When dealing with prospective enterprise imaging vendors, Conwell recommends that you "trust but verify."
Sentara partnered with Ascendian Healthcare Consulting to help them through the process, he said.
A long journey
For Sentara, the main impetus for pursuing an enterprise imaging strategy was a desire to speed up image retrieval times for clinicians, Conwell said.
Sentara's journey toward enterprise imaging began in 2002 with implementation of a PACS from Agfa HealthCare for five hospitals. A sixth hospital came online in 2006, followed by a seventh in 2008.
In 2009, a first attempt was made for a business case for a VNA, but that failed, due largely to the vendor landscape at the time. So did a subsequent attempt in 2010, as they did not adequately assess and convey to the organization the impact of the VNA, Conwell said.
In 2011, an eighth Sentara hospital adopted a PACS from Fujifilm Medical Systems USA, and in 2012, two ambulatory imaging centers began using PACS from Carestream Health and Viztek.
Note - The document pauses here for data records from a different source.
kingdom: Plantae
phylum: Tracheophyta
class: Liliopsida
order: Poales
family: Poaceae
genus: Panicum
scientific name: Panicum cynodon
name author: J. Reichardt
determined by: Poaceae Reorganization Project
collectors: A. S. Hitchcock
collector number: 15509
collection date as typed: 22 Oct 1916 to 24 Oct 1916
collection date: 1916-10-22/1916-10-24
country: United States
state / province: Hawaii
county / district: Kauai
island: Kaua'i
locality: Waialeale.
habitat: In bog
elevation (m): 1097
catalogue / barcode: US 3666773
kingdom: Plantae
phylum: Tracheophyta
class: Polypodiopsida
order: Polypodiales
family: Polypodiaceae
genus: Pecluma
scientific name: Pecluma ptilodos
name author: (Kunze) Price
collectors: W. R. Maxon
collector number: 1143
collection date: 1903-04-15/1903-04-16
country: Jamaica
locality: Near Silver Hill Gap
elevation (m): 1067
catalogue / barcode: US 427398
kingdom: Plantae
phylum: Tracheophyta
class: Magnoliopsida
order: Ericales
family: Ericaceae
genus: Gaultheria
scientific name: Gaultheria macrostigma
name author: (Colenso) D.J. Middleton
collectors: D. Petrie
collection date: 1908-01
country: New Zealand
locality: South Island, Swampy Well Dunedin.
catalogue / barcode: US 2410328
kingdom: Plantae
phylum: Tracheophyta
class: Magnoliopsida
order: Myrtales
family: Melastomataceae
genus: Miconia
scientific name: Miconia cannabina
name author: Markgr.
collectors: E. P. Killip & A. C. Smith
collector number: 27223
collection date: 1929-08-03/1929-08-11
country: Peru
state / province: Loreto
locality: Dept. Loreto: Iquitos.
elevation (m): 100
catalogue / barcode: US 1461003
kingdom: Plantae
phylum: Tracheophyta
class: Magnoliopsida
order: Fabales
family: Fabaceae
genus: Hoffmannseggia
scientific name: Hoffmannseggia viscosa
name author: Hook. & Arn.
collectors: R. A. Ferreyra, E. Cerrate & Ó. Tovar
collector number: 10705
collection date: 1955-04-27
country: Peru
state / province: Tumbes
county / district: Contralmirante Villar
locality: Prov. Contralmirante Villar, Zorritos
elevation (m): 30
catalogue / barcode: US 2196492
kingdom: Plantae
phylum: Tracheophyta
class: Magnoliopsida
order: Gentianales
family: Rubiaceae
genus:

Two more hospitals began using a GE Healthcare PACS in 2013. In 2014, the 11th and 12th hospitals adopted PACS from Merge Healthcare and McKesson, respectively. Sentara also has a PACS from Philips Healthcare.
In early 2014, the enterprise imaging strategy business case was finally approved. Implementation of the enterprise imaging platform from Mach7 has been underway for about a year, and the ongoing process will likely continue for months or even years, Conwell said.
Imaging HIE capabilities are planned for 2016, and in 2017 the goal is to implement a PACS-agnostic approach that will include multiple image-generating specialties beyond radiology, according to Conwell.
"I want the control back," he said. "I don't want any vendor owning my images, owning my software, and owning my hardware. I need to own all of that so I can be flexible and I can ultimately determine what that HIE model needs to look like or what that deconstructed PACS model may look like in our organization."
The primary goals for Sentara's enterprise imaging strategy were to improve image retrieval response times, stabilize the PACS technology situation, decrease image storage costs, and address the need for a more robust clinical viewer. Secondary goals included implementing a solution to support other image-generating specialties beyond radiology, planning a flexible strategy to accommodate mergers and acquisitions, formulating a business continuity model, and implementing an image migration plan, Conwell said.
The road map for the next couple of years is to become PACS-agnostic and to include an imaging HIE strategy.
"Once we do become PACS-agnostic, that gives us the flexibility that we need to achieve whatever our future goals are going to be, whether we are on HIE or deconstructed PACS or so forth," he said.
Sentara projects that adopting the enterprise imaging platform along with information life-cycle management tools will save 2,600 terabytes of image storage by 2018.